Sunday, January 22, 2006

Report says ransom money found on Osthoff

Payment for services rendered?

BERLIN (Reuters) - Part of the ransom money alleged to have been paid by the German government to win the freedom of Iraq hostage Susanne Osthoff last month was found on Osthoff after her release, the German magazine Focus said on Saturday.

Without citing its sources, Focus said officials at the German embassy in Baghdad had found several thousand U.S. dollars in the 43-year-old German archaeologist's clothes when she took a shower at the embassy shortly after being freed.

The serial numbers on the bills matched those used by the government to pay off Osthoff's kidnappers, the magazine said.

Efforts to contact Osthoff for comment through her mother and a friend failed.
A spokeswoman at the German Foreign Ministry declined to comment on the report.

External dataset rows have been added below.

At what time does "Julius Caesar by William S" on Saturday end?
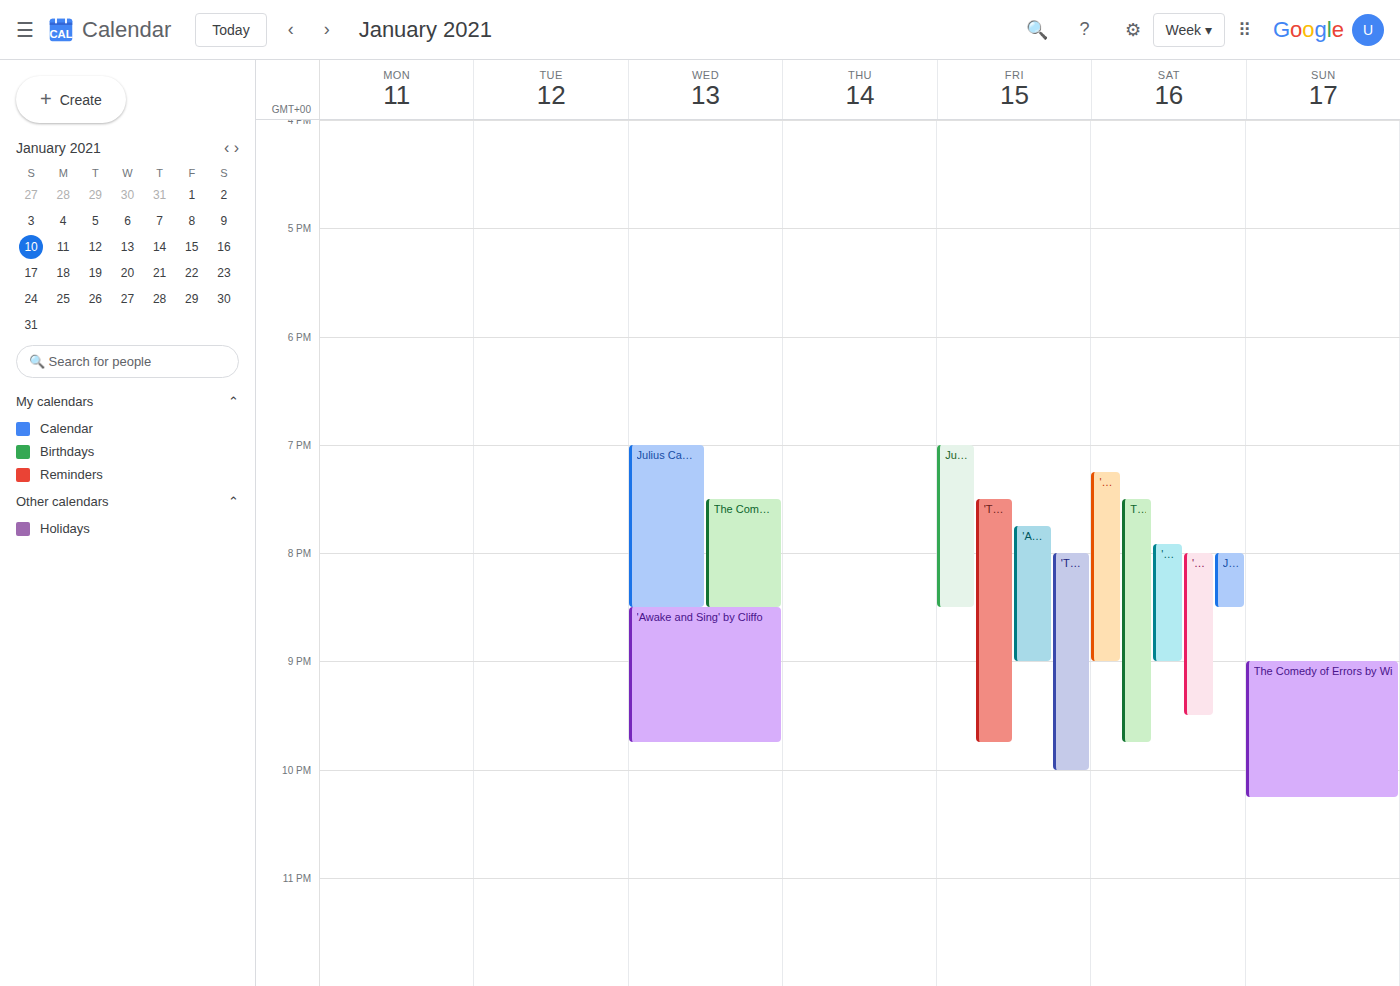
8:30 PMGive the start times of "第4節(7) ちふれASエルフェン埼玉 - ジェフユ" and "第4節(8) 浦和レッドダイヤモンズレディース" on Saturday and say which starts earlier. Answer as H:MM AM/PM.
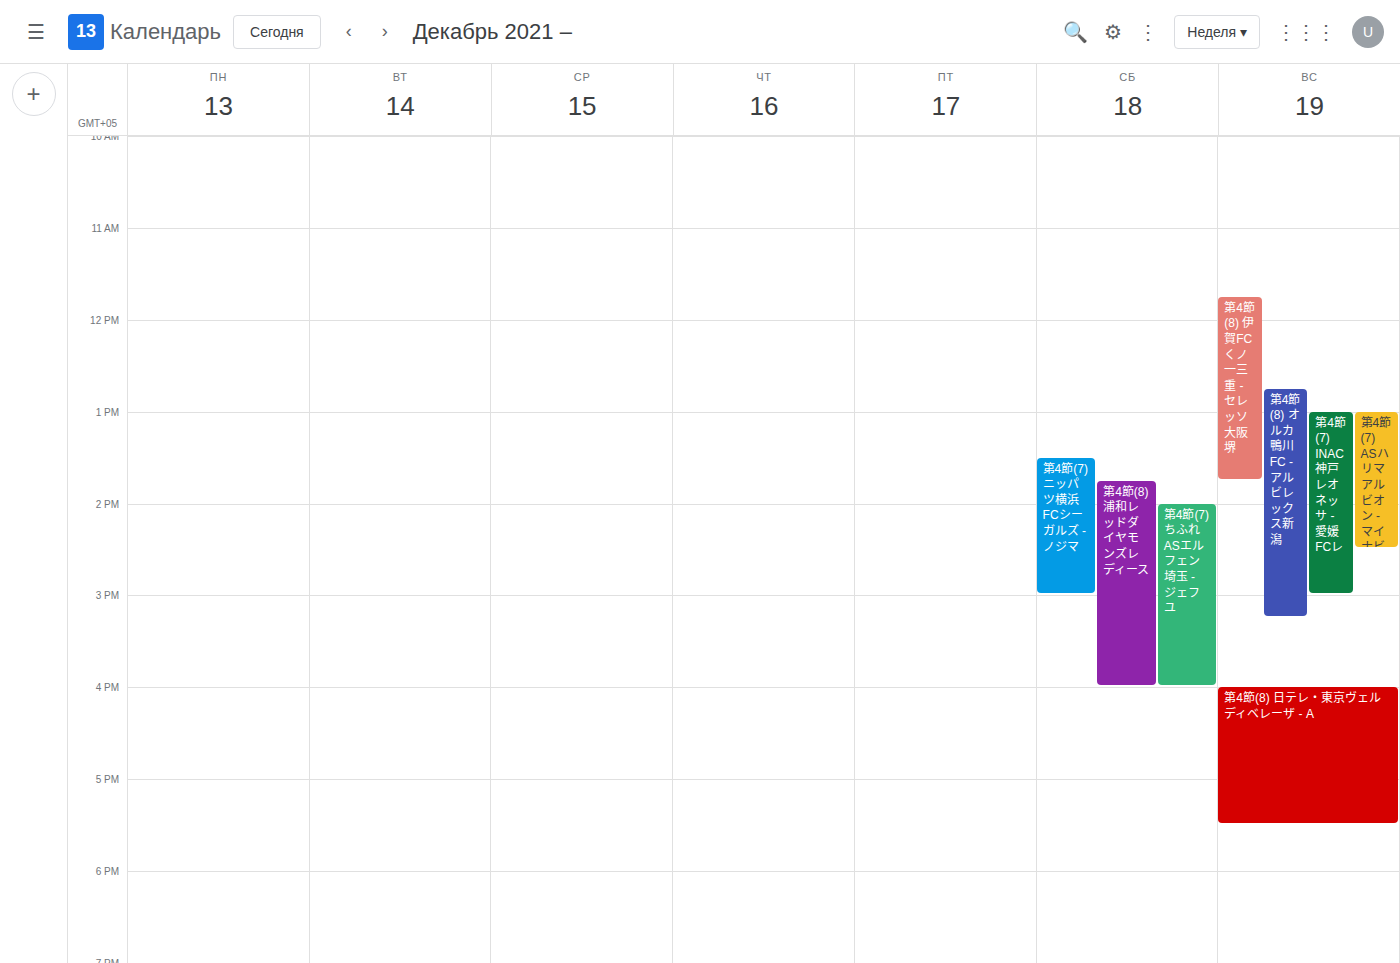
"第4節(8) 浦和レッドダイヤモンズレディース" 1:45 PM; "第4節(7) ちふれASエルフェン埼玉 - ジェフユ" 2:00 PM.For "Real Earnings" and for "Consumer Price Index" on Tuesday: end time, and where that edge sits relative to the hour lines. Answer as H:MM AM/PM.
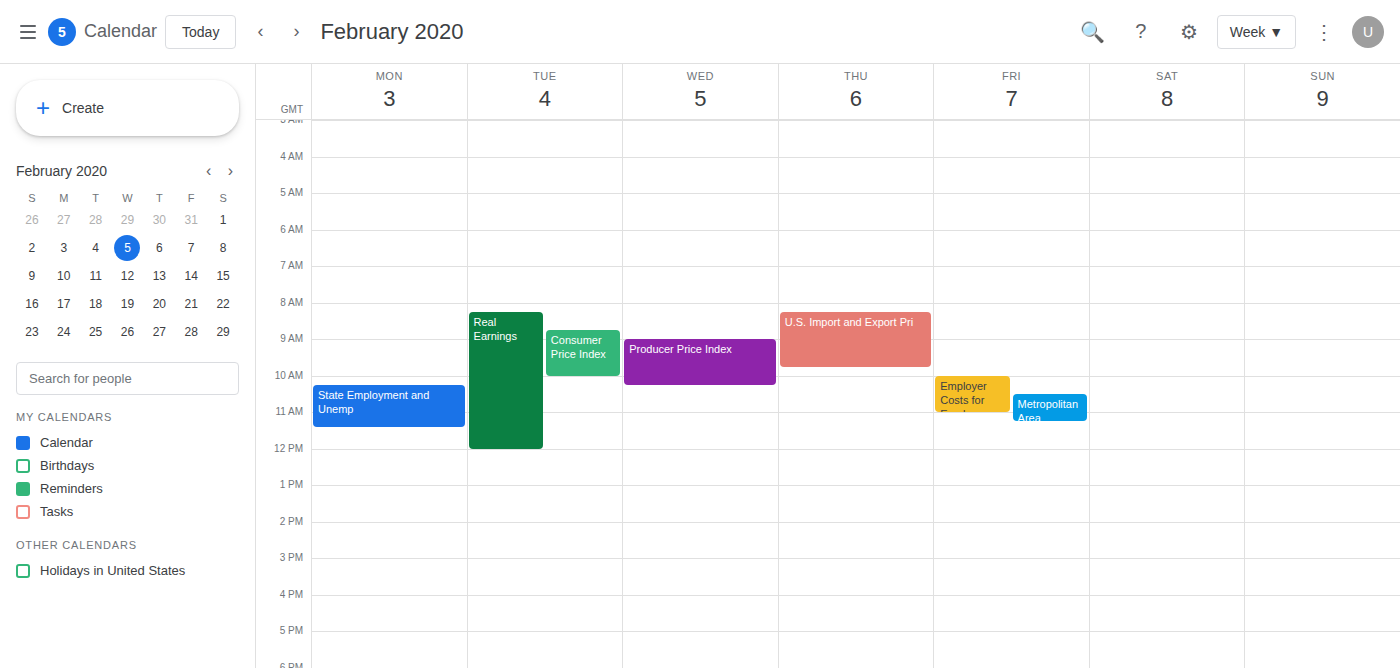
"Real Earnings": 12:00 PM, exactly on the 12 PM line. "Consumer Price Index": 10:00 AM, exactly on the 10 AM line.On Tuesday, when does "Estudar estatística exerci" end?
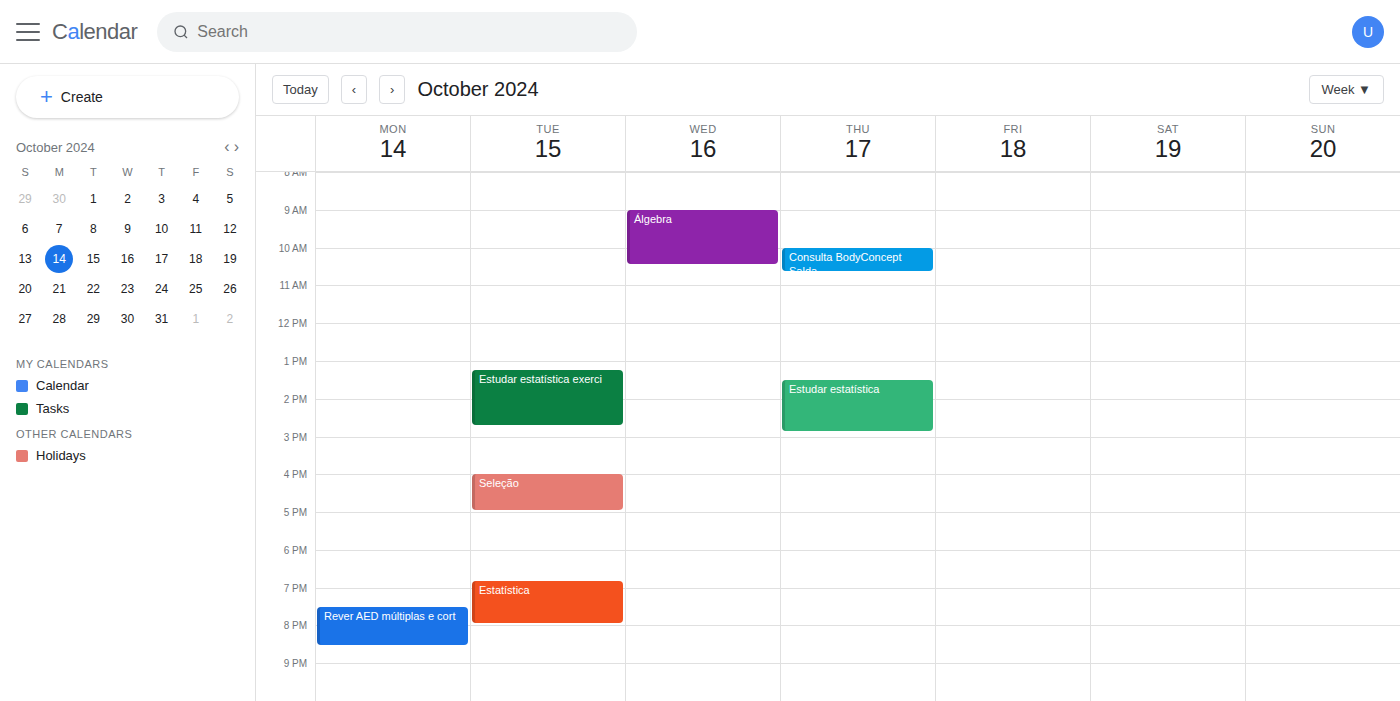
2:45 PMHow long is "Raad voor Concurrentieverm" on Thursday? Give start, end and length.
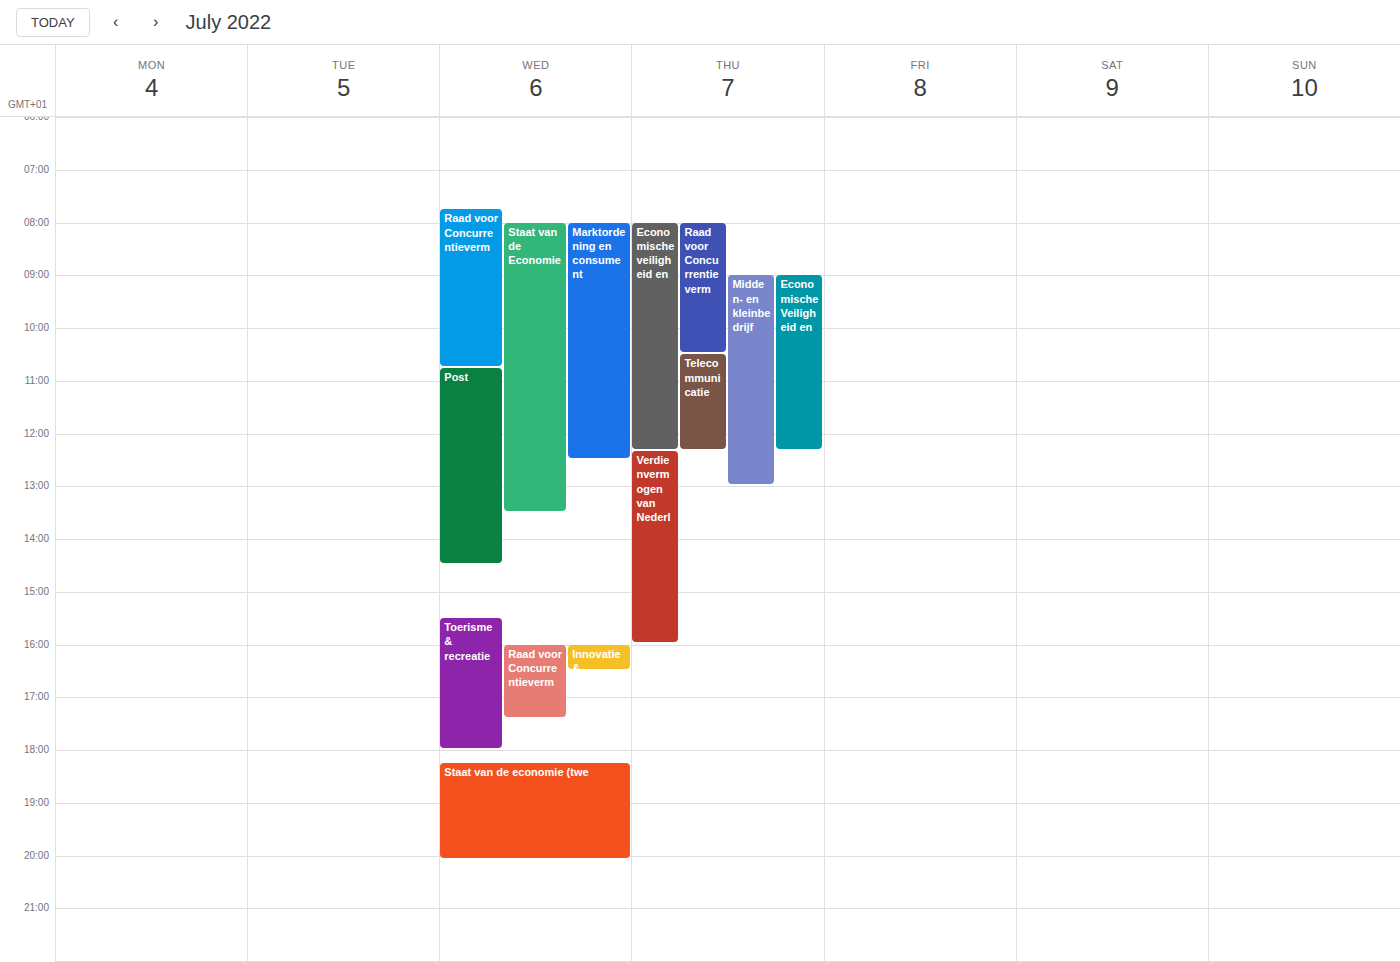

The German government is known to have paid ransoms for hostages in the past, but has refused to comment on whether it did so for Osthoff.

Osthoff, who converted to Islam and lived in Iraq, was seized heading north from Baghdad on November 25 by gunmen who threatened in a videotape to kill her and her driver unless Germany ended all support for the Iraqi government.

Speculation about the circumstances of her kidnapping and release has swirled in the German media since the German government announced on December 18 that she was free.

Two days after her release, the German government freed a Hizbollah member jailed for life in 1985 for the murder of a U.S. Navy diver. Berlin has denied a connection between the two events.

Sharing the booty with your kidnappers for your own kidnapping would pretty much make you an accomplice, wouldn't it?